--- Dataset records Enclosed Below ---

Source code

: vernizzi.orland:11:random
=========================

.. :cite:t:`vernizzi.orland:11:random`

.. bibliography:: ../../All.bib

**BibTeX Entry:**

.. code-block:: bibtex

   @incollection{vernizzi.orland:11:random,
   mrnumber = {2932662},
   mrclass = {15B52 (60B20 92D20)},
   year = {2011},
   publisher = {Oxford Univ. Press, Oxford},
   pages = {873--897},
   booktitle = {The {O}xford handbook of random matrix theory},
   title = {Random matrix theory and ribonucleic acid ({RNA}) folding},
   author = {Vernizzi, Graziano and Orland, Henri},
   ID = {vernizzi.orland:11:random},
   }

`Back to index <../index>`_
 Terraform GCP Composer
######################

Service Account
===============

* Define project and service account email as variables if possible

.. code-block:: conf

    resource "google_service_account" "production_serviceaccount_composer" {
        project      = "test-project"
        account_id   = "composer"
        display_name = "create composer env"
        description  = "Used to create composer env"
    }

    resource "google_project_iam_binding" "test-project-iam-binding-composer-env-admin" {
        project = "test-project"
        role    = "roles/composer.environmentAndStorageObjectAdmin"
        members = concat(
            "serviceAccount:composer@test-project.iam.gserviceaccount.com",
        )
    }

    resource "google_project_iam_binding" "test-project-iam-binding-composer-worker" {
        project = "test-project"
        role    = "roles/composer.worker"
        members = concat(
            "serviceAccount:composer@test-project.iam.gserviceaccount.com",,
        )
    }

--- End of Enclosed Dataset records ---

◆ Exercise prompt
The full set of records is to be written out once more, word for word.

◆ Reply
Source code

: vernizzi.orland:11:random
=========================

.. :cite:t:`vernizzi.orland:11:random`

.. bibliography:: ../../All.bib

**BibTeX Entry:**

.. code-block:: bibtex

   @incollection{vernizzi.orland:11:random,
   mrnumber = {2932662},
   mrclass = {15B52 (60B20 92D20)},
   year = {2011},
   publisher = {Oxford Univ. Press, Oxford},
   pages = {873--897},
   booktitle = {The {O}xford handbook of random matrix theory},
   title = {Random matrix theory and ribonucleic acid ({RNA}) folding},
   author = {Vernizzi, Graziano and Orland, Henri},
   ID = {vernizzi.orland:11:random},
   }

`Back to index <../index>`_
 Terraform GCP Composer
######################

Service Account
===============

* Define project and service account email as variables if possible

.. code-block:: conf

    resource "google_service_account" "production_serviceaccount_composer" {
        project      = "test-project"
        account_id   = "composer"
        display_name = "create composer env"
        description  = "Used to create composer env"
    }

    resource "google_project_iam_binding" "test-project-iam-binding-composer-env-admin" {
        project = "test-project"
        role    = "roles/composer.environmentAndStorageObjectAdmin"
        members = concat(
            "serviceAccount:composer@test-project.iam.gserviceaccount.com",
        )
    }

    resource "google_project_iam_binding" "test-project-iam-binding-composer-worker" {
        project = "test-project"
        role    = "roles/composer.worker"
        members = concat(
            "serviceAccount:composer@test-project.iam.gserviceaccount.com",,
        )
    }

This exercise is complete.